本文选题：安全约束 + 截断技术　；参考：《广西大学》2014年博士论文

【摘要】：随着智能电力调度系统的建设与发展,电网运行部门对机组组合计算精度和计算速度的要求越来越高。同时,由于电网互联规模不断扩大,使机组组合问题的求解愈加复杂和困难。因此,研究探索适合于求解大规模电力系统机组组合问题的理论和方法,对提高发电能源利用率、节能降耗具有重要的现实意义和经济价值。本文涉及大规模电力系统机组组合问题的近似动态规划模型与算法。
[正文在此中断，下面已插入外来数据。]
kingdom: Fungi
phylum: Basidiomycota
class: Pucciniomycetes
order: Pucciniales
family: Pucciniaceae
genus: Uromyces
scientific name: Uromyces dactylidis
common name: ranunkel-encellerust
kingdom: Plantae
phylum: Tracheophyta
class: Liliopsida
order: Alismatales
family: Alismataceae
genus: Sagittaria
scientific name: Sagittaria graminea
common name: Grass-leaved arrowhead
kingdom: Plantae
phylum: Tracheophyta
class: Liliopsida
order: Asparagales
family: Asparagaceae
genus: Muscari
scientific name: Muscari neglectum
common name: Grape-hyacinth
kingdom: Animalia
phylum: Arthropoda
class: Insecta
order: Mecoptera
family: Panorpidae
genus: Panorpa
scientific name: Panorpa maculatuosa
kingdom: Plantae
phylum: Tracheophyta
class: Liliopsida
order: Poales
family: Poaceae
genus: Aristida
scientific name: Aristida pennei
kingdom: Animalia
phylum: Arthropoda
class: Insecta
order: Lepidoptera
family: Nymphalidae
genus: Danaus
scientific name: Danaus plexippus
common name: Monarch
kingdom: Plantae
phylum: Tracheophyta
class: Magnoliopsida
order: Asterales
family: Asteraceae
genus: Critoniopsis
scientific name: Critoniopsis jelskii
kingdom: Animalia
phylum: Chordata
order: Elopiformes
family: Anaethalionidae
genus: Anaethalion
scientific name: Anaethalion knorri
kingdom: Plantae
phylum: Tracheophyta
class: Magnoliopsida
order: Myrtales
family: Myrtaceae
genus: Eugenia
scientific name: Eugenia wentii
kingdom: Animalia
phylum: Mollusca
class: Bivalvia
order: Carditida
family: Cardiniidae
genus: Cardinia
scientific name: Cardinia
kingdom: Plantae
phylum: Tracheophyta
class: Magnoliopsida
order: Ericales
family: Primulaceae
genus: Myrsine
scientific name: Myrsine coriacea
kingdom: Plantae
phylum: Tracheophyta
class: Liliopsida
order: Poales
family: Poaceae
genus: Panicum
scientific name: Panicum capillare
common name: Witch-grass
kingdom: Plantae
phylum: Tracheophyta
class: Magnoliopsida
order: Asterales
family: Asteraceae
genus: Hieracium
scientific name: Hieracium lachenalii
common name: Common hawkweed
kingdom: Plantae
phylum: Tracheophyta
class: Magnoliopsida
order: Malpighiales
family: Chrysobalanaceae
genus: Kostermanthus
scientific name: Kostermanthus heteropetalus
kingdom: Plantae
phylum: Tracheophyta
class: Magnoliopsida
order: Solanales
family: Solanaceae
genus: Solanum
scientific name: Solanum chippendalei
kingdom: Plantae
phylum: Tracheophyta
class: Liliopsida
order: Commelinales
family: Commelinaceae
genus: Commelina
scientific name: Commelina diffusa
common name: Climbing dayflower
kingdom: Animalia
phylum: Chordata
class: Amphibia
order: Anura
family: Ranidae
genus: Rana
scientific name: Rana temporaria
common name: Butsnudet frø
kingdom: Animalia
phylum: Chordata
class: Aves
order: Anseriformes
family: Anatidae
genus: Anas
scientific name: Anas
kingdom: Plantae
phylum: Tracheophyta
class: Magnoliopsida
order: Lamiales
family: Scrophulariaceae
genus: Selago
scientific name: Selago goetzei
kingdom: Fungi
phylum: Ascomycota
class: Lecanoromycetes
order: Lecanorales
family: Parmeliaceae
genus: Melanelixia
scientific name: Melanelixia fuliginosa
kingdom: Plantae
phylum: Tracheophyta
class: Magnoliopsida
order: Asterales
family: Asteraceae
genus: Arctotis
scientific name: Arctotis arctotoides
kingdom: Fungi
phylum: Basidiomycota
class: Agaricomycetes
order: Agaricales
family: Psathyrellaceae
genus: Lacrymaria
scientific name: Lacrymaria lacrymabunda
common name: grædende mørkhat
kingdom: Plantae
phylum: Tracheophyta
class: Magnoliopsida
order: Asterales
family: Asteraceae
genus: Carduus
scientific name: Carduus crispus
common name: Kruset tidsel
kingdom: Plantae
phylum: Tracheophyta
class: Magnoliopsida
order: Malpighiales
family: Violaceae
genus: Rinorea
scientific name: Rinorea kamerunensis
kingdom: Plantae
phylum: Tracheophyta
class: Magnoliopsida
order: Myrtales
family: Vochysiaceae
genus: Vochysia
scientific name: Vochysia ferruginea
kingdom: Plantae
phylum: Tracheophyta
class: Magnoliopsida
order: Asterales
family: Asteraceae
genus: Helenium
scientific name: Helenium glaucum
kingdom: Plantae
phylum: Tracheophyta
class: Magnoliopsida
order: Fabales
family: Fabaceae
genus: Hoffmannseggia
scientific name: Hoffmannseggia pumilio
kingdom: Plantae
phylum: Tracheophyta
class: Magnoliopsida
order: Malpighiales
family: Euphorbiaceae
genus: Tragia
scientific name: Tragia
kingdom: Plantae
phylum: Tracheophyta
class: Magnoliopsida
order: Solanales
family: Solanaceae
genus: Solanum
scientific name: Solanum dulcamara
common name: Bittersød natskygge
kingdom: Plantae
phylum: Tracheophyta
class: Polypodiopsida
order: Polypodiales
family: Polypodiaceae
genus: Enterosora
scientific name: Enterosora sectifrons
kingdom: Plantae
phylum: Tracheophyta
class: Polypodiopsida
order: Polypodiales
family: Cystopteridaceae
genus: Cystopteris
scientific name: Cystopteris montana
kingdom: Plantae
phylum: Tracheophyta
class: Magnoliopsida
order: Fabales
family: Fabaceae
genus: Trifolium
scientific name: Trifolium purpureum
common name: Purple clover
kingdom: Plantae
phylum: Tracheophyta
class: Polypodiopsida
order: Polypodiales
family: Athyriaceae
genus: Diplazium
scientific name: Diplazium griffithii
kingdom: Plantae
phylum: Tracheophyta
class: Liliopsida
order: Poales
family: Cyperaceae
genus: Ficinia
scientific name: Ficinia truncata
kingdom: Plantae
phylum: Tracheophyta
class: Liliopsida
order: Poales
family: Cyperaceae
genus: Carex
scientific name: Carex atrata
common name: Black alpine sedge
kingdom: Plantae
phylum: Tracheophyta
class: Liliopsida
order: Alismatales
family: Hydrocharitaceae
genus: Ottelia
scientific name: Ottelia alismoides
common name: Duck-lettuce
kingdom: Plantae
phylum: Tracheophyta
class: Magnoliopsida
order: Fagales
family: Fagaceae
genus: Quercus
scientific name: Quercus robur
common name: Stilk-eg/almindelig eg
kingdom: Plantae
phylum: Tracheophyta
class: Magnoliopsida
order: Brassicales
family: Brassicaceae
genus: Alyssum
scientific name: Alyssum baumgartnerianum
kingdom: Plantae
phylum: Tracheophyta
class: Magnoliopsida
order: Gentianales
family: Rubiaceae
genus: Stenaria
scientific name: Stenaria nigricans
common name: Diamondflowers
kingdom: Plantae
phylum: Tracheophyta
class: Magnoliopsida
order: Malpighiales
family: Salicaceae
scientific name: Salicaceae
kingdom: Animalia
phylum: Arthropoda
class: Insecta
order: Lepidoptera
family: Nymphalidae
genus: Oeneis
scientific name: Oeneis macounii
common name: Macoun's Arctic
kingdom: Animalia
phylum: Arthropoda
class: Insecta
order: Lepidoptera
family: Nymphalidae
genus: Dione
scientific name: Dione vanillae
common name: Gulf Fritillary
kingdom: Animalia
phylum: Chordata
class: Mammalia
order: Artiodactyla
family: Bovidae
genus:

针对动态规划求解大规模电力系统机组组合的“维数灾”问题,首次将数学规划中的最新成果——近似动态规划理论应用于电力系统的机组组合问题。分别对近似动态规划在日前常规机组组合问题和安全约束机组组合问题中的应用,开展了较为深入细致的研究工作,尝试提出一种可快速求解大规模机组组合问题,且易于考虑各种电力系统安全运行条件的近似动态规划方法。首先探讨近似动态规划解决“维数灾”问题的数学原理,分析了四种近似值函数模型及现有的函数近似方法,较详细介绍了近似值迭代与近似策略迭代两种近似迭代算法的原理。在结合机组组合问题对近似动态规划7个基本概念进行定义的基础上,通过引入观测成本函数,给出了决策函数、立即成本和近似值函数的具体公式,构建了采用决策后状态变量的机组组合近似值函数。采用所提机组组合近似值函数,在IBM兼容PC机上用Matlab-2013a编程,对10～100机24时段6个系统的实例进行了计算,首次比较了近似值迭代和近似策略迭代两种近似迭代算法求解机组组合问题的效果,指出了近似策略迭代算法对机组组合问题的适用性。针对直接套用近似策略迭代算法求解机组组合问题运算时间偏大的问题,根据电力系统实际运行特征,提出了可快速求解大规模系统机组组合问题的策略迭代近似动态规划法。首先结合机组组合问题对近似策略迭代算法进行改进,提出了适合于机组组合问题的近似策略迭代算法,更新所提机组组合近似值函数。本文给出了该算法的具体流程和实现细节,对相邻时段近似值函数的更新、机组出力爬升约束的处理和压缩状态空间的传统序列截断技术未考虑机组最小启停时间特性等问题进行了重点研究,提出了每次用一个预决策状态更新决策后状态近似值函数、采用动态的机组出力两界约束出力爬升约束以及扩展的序列截断技术等具体解决方案。通过10～1000机96时段大规模系统的计算,验证了所提方法的正确性和实用性。结合上述对近似动态规划理论的研究结果及其在日前常规机组组合问题上的具体应用,将所提策略迭代近似动态规划法扩展到了安全约束机组组合问题。针对潮流方程、线路潮流约束和节点电压限制等约束条件使问题的求解难度和计算量显著增加的问题,在不改变近似策略迭代算法的前提下,提出了通过调整立即成本的计算处理潮流约束的方法。通过IEEE-30～300节点系统和波兰2737节点系统的实例,验证了所提方法求解安全约束机组组合问题的正确性和实用性。本文研究成果是国家973项目(2013CB228205)第5课题“特性各异电源及负荷的能量互补协同优化调控”成果之一,在该项目与国家自然科学基金项目(51167001)共同资助下完成。研究成果为制定大规模电力系统节能发电调度计划,提供了一种可靠方案与技术支撑；不仅在电力系统的智能优化调度方向具有重要应用价值,还为近似动态规划理论的发展开拓了新领域。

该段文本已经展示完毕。